Random Initialization
If two hidden units with the same activation function are connected to the same inputs, then these units must have different initial parameters. If they have the same initial parameters, then a deterministic learning algorithm applied to a deterministic cost and model will constantly update both of these units in the same way.
This helps in breaking symmetry and every neuron is no longer performing the same computation.

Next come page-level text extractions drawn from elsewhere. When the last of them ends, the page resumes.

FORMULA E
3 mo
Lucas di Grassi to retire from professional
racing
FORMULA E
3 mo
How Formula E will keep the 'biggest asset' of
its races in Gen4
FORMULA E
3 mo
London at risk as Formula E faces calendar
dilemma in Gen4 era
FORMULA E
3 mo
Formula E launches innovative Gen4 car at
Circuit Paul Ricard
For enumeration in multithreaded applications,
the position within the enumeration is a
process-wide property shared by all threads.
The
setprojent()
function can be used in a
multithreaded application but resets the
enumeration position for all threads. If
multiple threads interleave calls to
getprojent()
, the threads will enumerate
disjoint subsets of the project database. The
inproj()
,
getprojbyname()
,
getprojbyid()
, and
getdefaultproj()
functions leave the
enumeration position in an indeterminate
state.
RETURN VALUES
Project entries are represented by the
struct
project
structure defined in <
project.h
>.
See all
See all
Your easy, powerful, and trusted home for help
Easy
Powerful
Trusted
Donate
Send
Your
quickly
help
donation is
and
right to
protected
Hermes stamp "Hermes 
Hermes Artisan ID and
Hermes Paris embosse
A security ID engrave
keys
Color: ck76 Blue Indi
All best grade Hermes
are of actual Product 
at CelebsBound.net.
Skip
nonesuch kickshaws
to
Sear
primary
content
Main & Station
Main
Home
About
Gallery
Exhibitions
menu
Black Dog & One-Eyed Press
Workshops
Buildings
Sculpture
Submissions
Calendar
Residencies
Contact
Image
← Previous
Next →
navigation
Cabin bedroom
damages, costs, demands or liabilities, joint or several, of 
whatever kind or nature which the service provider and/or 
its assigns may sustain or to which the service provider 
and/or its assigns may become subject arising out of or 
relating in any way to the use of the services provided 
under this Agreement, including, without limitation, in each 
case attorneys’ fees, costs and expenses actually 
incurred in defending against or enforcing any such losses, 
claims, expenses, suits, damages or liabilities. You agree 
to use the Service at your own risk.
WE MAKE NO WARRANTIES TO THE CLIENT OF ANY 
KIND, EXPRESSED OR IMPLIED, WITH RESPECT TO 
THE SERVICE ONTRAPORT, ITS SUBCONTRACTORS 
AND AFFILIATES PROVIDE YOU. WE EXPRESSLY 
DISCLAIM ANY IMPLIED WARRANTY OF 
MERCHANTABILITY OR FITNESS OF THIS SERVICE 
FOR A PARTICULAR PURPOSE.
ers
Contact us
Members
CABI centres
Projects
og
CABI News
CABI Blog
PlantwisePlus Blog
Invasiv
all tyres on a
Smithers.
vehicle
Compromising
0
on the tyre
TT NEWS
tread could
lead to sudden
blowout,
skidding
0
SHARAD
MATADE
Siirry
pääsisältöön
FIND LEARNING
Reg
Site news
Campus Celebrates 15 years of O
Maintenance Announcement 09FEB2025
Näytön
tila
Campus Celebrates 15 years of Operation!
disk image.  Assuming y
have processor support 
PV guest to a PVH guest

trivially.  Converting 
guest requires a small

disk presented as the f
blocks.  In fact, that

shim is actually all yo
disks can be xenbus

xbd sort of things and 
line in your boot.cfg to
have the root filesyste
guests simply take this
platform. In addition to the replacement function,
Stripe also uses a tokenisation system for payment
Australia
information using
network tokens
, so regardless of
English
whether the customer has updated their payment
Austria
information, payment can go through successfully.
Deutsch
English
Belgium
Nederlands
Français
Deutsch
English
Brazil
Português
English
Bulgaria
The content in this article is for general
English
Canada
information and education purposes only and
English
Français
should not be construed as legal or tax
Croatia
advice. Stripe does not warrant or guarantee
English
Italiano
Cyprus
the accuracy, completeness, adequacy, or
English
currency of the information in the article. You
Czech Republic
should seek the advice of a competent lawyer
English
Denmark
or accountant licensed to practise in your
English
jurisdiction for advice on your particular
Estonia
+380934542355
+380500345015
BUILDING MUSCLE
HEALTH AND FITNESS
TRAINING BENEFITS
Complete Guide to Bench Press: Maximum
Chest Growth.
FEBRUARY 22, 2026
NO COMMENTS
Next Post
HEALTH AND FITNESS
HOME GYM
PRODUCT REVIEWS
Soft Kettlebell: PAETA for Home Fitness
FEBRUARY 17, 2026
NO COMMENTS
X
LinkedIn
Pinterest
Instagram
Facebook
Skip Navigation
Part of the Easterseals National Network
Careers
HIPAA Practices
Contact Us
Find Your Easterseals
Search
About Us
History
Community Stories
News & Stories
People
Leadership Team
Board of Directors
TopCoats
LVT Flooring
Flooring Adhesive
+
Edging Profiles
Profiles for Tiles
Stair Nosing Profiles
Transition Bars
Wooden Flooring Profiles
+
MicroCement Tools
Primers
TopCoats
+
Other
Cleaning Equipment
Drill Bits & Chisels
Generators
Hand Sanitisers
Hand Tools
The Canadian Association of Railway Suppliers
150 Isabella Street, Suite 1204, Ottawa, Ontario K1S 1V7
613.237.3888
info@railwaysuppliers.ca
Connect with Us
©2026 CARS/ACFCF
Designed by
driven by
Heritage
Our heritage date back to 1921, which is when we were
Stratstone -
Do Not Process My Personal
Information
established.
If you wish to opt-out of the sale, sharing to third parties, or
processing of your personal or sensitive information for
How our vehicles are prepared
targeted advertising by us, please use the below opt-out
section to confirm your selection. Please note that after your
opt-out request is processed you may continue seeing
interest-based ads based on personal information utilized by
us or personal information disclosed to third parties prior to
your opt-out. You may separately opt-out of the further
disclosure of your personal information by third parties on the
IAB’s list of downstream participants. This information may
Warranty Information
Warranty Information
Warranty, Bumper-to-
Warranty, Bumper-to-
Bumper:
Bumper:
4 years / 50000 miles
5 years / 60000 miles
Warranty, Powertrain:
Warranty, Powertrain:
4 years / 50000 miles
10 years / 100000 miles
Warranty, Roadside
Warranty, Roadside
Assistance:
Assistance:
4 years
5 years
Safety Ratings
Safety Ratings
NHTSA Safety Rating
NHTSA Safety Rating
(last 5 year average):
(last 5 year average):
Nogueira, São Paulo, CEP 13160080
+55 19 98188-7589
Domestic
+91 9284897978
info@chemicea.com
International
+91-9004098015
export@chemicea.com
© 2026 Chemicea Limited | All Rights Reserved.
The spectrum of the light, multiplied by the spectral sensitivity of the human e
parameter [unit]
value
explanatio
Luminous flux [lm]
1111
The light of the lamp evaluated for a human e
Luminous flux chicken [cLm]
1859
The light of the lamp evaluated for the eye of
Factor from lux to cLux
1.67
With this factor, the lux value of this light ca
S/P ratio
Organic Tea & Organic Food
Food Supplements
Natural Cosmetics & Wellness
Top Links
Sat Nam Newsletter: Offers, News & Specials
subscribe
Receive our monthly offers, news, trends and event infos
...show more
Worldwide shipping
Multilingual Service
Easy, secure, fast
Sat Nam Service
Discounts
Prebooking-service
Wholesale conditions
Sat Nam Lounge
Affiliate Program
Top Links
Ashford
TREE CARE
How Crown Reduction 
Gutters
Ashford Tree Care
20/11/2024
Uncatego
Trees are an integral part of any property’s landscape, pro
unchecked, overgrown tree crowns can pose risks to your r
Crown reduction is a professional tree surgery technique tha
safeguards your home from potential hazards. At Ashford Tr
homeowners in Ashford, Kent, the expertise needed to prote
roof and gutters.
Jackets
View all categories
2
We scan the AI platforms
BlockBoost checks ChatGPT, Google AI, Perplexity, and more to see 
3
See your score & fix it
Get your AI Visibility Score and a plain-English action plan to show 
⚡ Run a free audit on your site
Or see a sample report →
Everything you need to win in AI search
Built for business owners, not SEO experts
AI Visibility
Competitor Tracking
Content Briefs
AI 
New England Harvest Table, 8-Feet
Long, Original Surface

$W^{[1]} = \text{np.random.randn((2, 2)) * 0.01}$
$b^{[1]} = \text{np.zero((2, 1))}$
We need to initialize the weights to a very small value, as when
- During forward propagation calculating $Z$ with become very big and hence increasing the output of activation function (for $\sigma$ or $\tanh$) thus saturating the function and slowing down learning.
If we don't have these functions throughout our NN, it's less of an issue.
But for binary classification this might be required for output layer.